PROBLEM STATEMENT » Return everything in the material below from its first line down to and including the line that contains "name author: Mutis", copied word for word and with nothing after it.

MATERIAL FOR THE TASK »
•••••
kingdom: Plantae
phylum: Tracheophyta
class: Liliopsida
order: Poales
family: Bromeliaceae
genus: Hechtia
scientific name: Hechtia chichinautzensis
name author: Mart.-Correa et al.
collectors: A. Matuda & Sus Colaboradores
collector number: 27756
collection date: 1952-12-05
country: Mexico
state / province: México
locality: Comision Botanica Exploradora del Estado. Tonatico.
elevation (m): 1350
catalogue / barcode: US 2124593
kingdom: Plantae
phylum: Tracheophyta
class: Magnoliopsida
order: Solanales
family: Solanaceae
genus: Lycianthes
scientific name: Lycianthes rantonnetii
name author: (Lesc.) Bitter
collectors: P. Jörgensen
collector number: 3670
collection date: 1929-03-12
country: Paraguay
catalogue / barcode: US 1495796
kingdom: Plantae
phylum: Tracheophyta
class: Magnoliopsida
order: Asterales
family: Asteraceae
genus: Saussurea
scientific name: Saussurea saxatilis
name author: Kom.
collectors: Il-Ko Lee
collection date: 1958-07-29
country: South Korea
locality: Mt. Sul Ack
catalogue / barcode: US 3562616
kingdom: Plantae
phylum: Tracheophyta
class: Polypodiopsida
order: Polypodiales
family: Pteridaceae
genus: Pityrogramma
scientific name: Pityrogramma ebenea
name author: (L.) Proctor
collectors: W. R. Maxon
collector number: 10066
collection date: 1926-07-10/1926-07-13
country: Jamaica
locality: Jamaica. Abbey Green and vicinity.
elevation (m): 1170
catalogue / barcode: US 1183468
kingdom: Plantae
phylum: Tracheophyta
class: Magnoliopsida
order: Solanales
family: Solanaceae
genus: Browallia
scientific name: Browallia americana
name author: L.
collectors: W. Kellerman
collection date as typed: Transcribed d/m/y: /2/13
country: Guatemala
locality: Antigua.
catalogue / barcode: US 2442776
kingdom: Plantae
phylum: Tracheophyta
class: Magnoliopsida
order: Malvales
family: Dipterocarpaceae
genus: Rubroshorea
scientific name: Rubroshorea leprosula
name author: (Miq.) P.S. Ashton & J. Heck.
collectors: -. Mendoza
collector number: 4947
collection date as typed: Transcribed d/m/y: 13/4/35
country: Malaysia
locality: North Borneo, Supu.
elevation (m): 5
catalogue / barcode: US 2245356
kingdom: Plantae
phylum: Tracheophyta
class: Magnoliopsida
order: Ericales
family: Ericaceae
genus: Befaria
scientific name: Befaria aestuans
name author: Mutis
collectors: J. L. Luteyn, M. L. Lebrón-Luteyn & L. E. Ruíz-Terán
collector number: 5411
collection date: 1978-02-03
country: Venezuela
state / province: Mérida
•••••
SOLUTION FOR THIS TASK »
kingdom: Plantae
phylum: Tracheophyta
class: Liliopsida
order: Poales
family: Bromeliaceae
genus: Hechtia
scientific name: Hechtia chichinautzensis
name author: Mart.-Correa et al.
collectors: A. Matuda & Sus Colaboradores
collector number: 27756
collection date: 1952-12-05
country: Mexico
state / province: México
locality: Comision Botanica Exploradora del Estado. Tonatico.
elevation (m): 1350
catalogue / barcode: US 2124593
kingdom: Plantae
phylum: Tracheophyta
class: Magnoliopsida
order: Solanales
family: Solanaceae
genus: Lycianthes
scientific name: Lycianthes rantonnetii
name author: (Lesc.) Bitter
collectors: P. Jörgensen
collector number: 3670
collection date: 1929-03-12
country: Paraguay
catalogue / barcode: US 1495796
kingdom: Plantae
phylum: Tracheophyta
class: Magnoliopsida
order: Asterales
family: Asteraceae
genus: Saussurea
scientific name: Saussurea saxatilis
name author: Kom.
collectors: Il-Ko Lee
collection date: 1958-07-29
country: South Korea
locality: Mt. Sul Ack
catalogue / barcode: US 3562616
kingdom: Plantae
phylum: Tracheophyta
class: Polypodiopsida
order: Polypodiales
family: Pteridaceae
genus: Pityrogramma
scientific name: Pityrogramma ebenea
name author: (L.) Proctor
collectors: W. R. Maxon
collector number: 10066
collection date: 1926-07-10/1926-07-13
country: Jamaica
locality: Jamaica. Abbey Green and vicinity.
elevation (m): 1170
catalogue / barcode: US 1183468
kingdom: Plantae
phylum: Tracheophyta
class: Magnoliopsida
order: Solanales
family: Solanaceae
genus: Browallia
scientific name: Browallia americana
name author: L.
collectors: W. Kellerman
collection date as typed: Transcribed d/m/y: /2/13
country: Guatemala
locality: Antigua.
catalogue / barcode: US 2442776
kingdom: Plantae
phylum: Tracheophyta
class: Magnoliopsida
order: Malvales
family: Dipterocarpaceae
genus: Rubroshorea
scientific name: Rubroshorea leprosula
name author: (Miq.) P.S. Ashton & J. Heck.
collectors: -. Mendoza
collector number: 4947
collection date as typed: Transcribed d/m/y: 13/4/35
country: Malaysia
locality: North Borneo, Supu.
elevation (m): 5
catalogue / barcode: US 2245356
kingdom: Plantae
phylum: Tracheophyta
class: Magnoliopsida
order: Ericales
family: Ericaceae
genus: Befaria
scientific name: Befaria aestuans
name author: Mutis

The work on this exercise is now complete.